- _What the task requires_: Would you return the records below character for character, without any images?

(Extracted material)

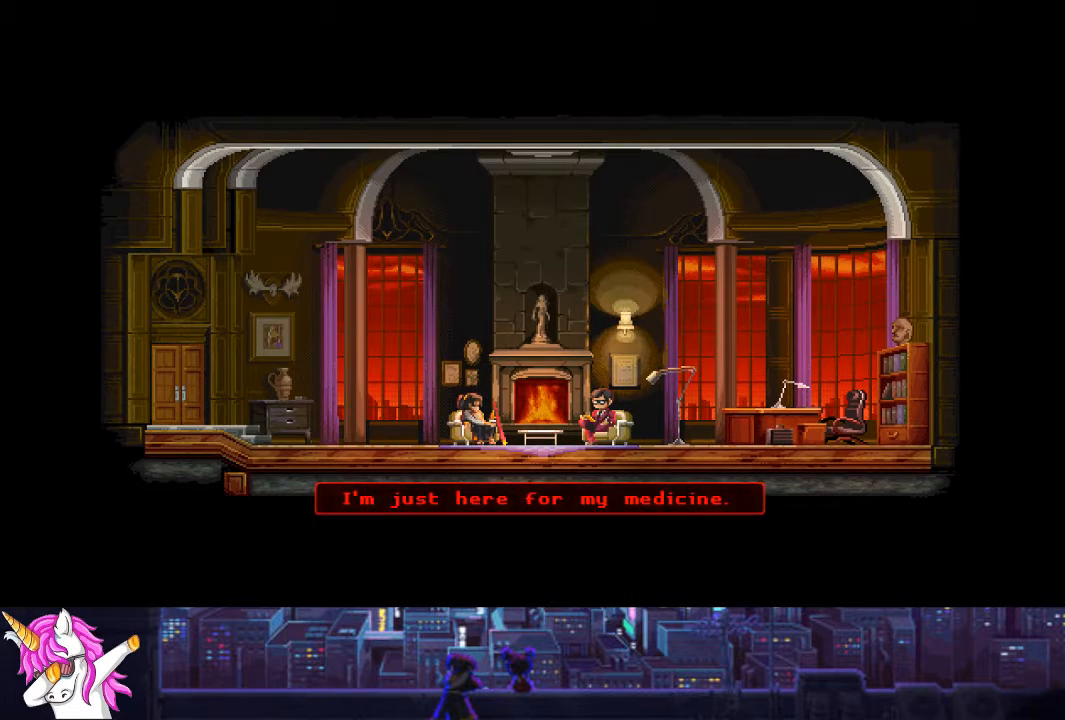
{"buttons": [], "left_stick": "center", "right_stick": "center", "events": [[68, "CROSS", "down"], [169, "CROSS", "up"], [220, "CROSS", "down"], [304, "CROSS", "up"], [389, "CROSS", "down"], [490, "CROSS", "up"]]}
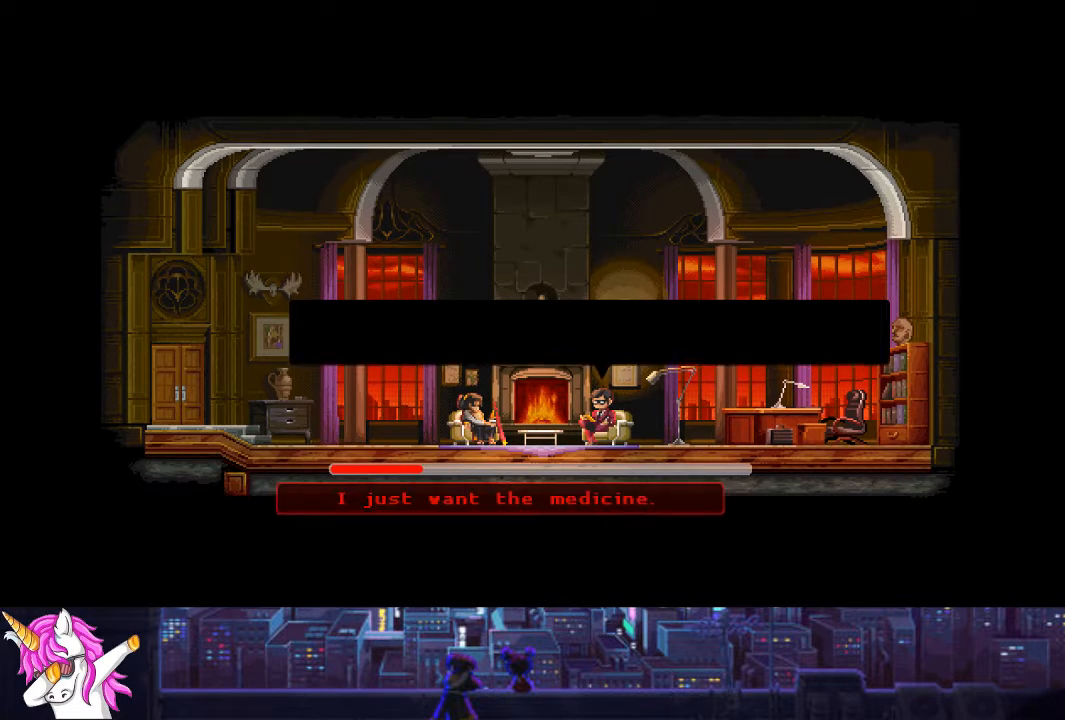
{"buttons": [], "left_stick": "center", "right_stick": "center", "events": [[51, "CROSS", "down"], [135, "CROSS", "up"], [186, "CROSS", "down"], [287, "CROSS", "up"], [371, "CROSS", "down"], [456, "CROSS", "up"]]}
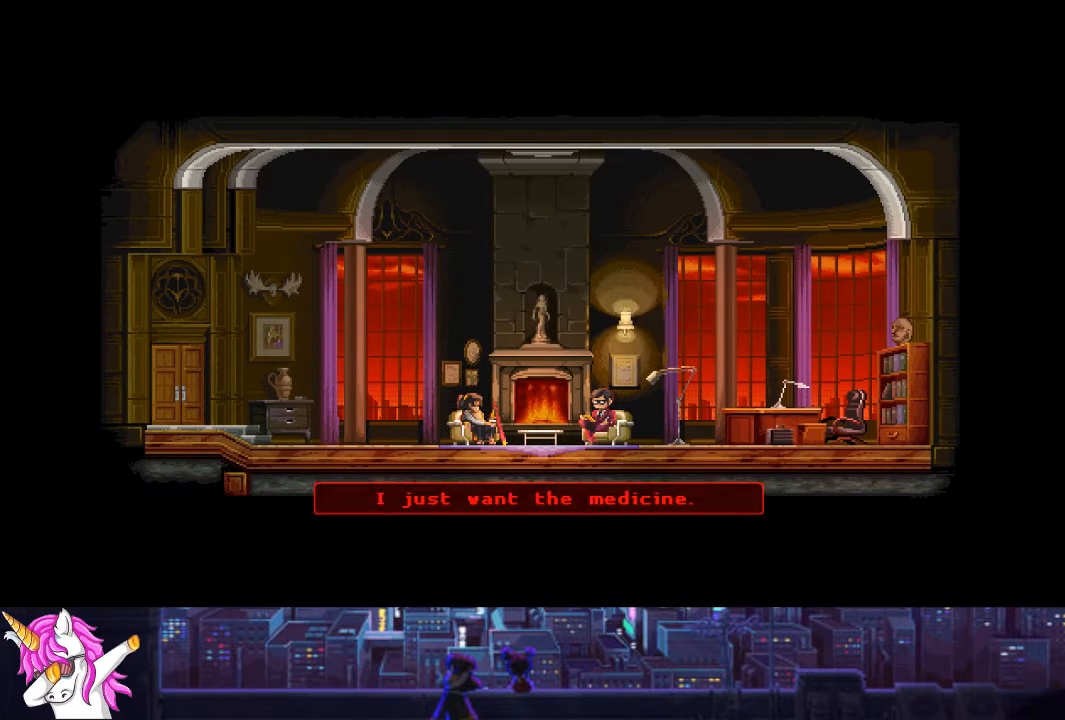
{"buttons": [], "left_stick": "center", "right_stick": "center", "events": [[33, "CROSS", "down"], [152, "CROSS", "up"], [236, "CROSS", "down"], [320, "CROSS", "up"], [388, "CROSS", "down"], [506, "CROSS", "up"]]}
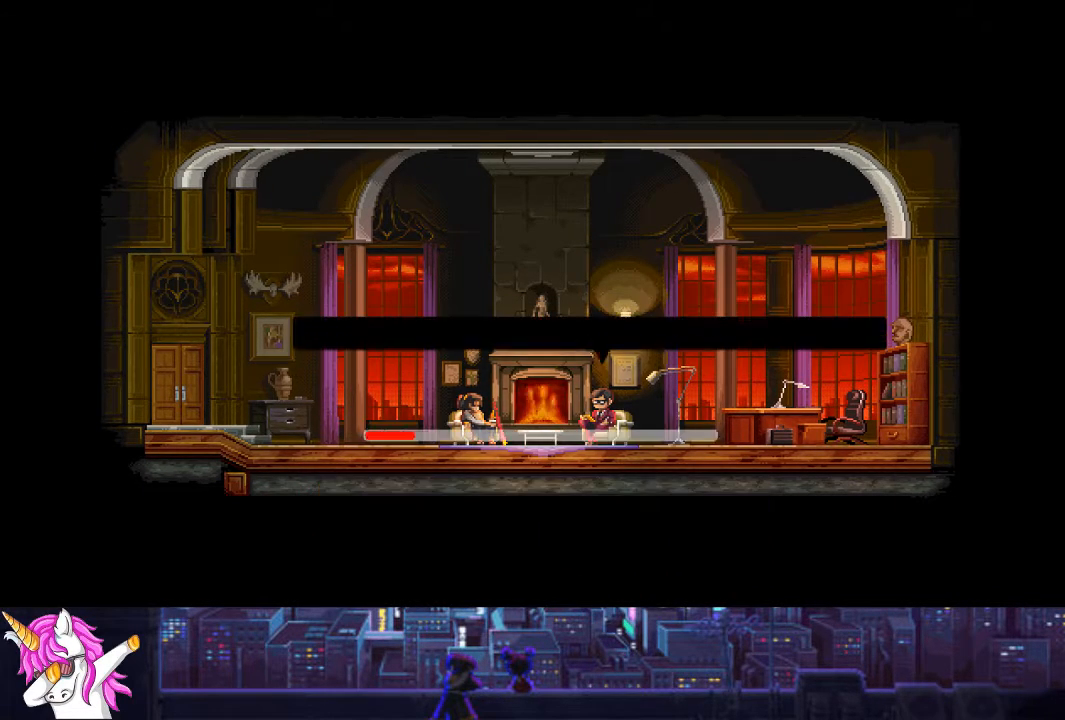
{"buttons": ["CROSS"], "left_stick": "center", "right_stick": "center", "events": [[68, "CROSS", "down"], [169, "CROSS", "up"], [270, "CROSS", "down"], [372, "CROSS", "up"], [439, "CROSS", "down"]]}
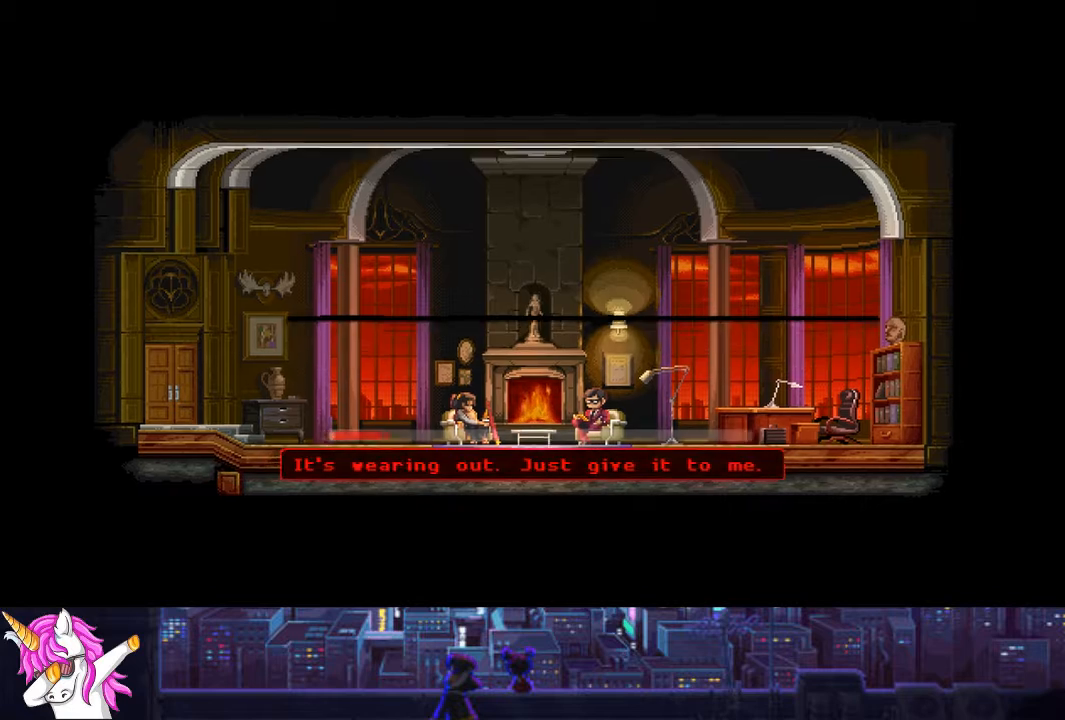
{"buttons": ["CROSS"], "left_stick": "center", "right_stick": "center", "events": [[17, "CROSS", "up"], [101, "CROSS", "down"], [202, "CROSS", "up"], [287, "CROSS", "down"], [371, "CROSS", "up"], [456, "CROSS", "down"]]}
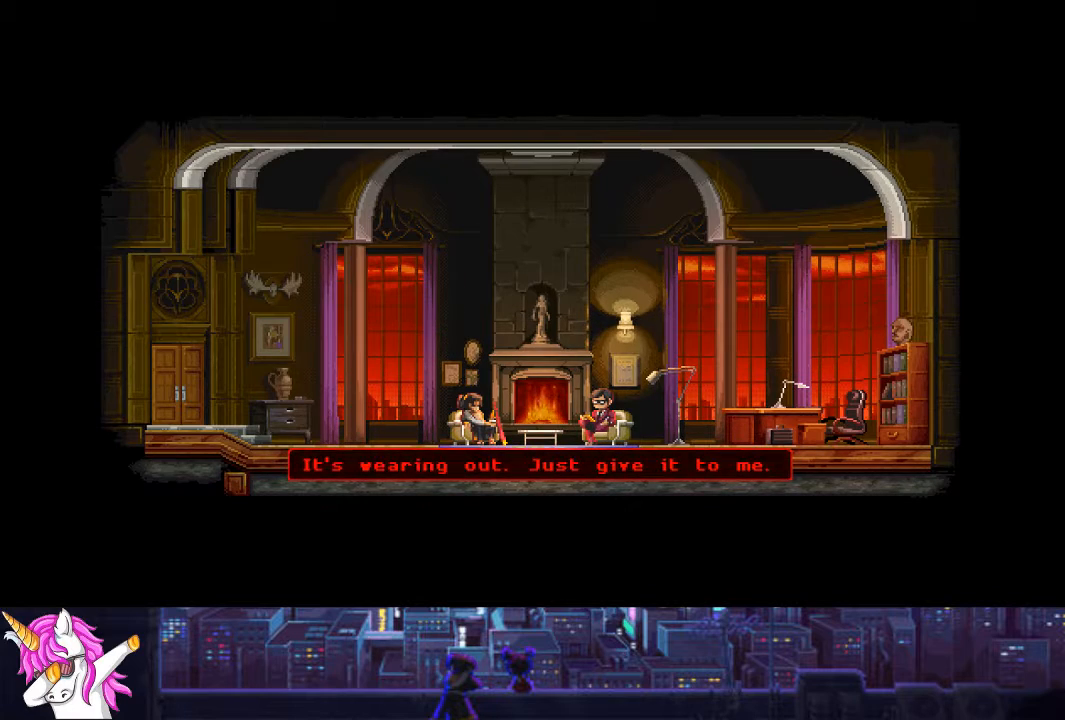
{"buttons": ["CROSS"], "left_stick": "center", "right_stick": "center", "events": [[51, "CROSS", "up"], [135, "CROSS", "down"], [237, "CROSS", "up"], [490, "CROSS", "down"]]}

(End Extracted material)

- _Solution below_:
{"buttons": [], "left_stick": "center", "right_stick": "center", "events": [[68, "CROSS", "down"], [169, "CROSS", "up"], [220, "CROSS", "down"], [304, "CROSS", "up"], [389, "CROSS", "down"], [490, "CROSS", "up"]]}
{"buttons": [], "left_stick": "center", "right_stick": "center", "events": [[51, "CROSS", "down"], [135, "CROSS", "up"], [186, "CROSS", "down"], [287, "CROSS", "up"], [371, "CROSS", "down"], [456, "CROSS", "up"]]}
{"buttons": [], "left_stick": "center", "right_stick": "center", "events": [[33, "CROSS", "down"], [152, "CROSS", "up"], [236, "CROSS", "down"], [320, "CROSS", "up"], [388, "CROSS", "down"], [506, "CROSS", "up"]]}
{"buttons": ["CROSS"], "left_stick": "center", "right_stick": "center", "events": [[68, "CROSS", "down"], [169, "CROSS", "up"], [270, "CROSS", "down"], [372, "CROSS", "up"], [439, "CROSS", "down"]]}
{"buttons": ["CROSS"], "left_stick": "center", "right_stick": "center", "events": [[17, "CROSS", "up"], [101, "CROSS", "down"], [202, "CROSS", "up"], [287, "CROSS", "down"], [371, "CROSS", "up"], [456, "CROSS", "down"]]}
{"buttons": ["CROSS"], "left_stick": "center", "right_stick": "center", "events": [[51, "CROSS", "up"], [135, "CROSS", "down"], [237, "CROSS", "up"], [490, "CROSS", "down"]]}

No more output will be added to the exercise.